The prism survived the fall of the Assyrian empire. It survived 2,700 years of burial, excavation, handling, and the occasional institutional turf war. And was loaned to us for a special exhibition just a few weeks ago. And now it needed to survive another round of someone trying to destroy Jerusalem. Different century, different technology, same general idea.

Cultural preservation in a conflict zone is an operational reality. Every escalation means a new round of decisions: what moves, where it goes, who stays, what happens if the power cuts out and climate control fails. You plan for things you hope will never happen, and then they happen, and you’re grateful for the planning.

Israeli museums carry a weight that most cultural institutions in the world will never have to understand.

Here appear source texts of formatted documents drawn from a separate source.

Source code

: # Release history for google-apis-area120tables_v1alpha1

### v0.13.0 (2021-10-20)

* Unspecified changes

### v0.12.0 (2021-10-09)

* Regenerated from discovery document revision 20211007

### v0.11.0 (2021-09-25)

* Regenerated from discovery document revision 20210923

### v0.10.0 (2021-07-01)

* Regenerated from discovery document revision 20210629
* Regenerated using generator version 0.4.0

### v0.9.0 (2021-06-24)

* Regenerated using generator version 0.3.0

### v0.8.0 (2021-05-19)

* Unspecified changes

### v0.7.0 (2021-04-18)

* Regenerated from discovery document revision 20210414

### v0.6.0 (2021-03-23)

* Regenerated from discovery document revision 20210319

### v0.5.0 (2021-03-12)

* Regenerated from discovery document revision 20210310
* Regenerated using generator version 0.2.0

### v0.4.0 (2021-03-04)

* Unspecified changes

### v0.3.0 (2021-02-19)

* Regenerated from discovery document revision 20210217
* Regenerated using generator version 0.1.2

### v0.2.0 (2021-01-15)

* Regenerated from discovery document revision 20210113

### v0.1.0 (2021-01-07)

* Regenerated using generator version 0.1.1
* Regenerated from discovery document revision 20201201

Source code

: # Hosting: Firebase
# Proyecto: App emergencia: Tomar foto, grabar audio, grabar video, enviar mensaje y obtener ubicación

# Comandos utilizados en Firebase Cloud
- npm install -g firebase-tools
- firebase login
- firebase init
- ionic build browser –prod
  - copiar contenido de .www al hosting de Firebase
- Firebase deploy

The Bible Lands Museum Jerusalem holds artifacts from ancient Egypt, Mesopotamia, Anatolia, Persia, Greece, and Rome — objects that belong not just to Israel, not just to the Jewish people, but to the entire shared story of where we all came from. When a missile is aimed at Jerusalem, it’s not only Israeli lives at risk. It’s the physical record of the ancient world.

When cultural heritage is destroyed in conflict — we saw it in Iraq, Syria, Ukraine — the world mourns. Rightly so. But mourning after the fact is the easy part. The hard part is what Israeli museum professionals do before: the protocols, the maintenance, the removal of objects for safekeeping and then trying to figure out when it’s safe enough bring them back. Every museum in Israel has people like this. They don’t make the news. They should.

Just weeks ago, we opened an exhibition called “As Soon as the War Is Over,” examining ancient warfare from the Battle of Kadesh to the Pax Romana. The title comes from Hašek’s *The Good Soldier Švejk* — “as soon as the war is over,” the thing everyone always says, half hope, half dark joke. We built the show to make people think about the long arc of conflict. We didn’t expect to become part of it, or was it inevitable?

Sennacherib’s scribes carved his victories into clay because they wanted his glory to last forever. And it did — but not the way they planned. Nobody remembers Sennacherib as glorious. We remember him because the object survived. The record survived. The thing itself made it through, passed from hand to hand across millennia, until it ended up in a bomb shelter in Jerusalem, wrapped in blue padding, waiting out another war.

Sennacherib is long gone. Jerusalem is still here. So is the prism. We intend to keep it that way.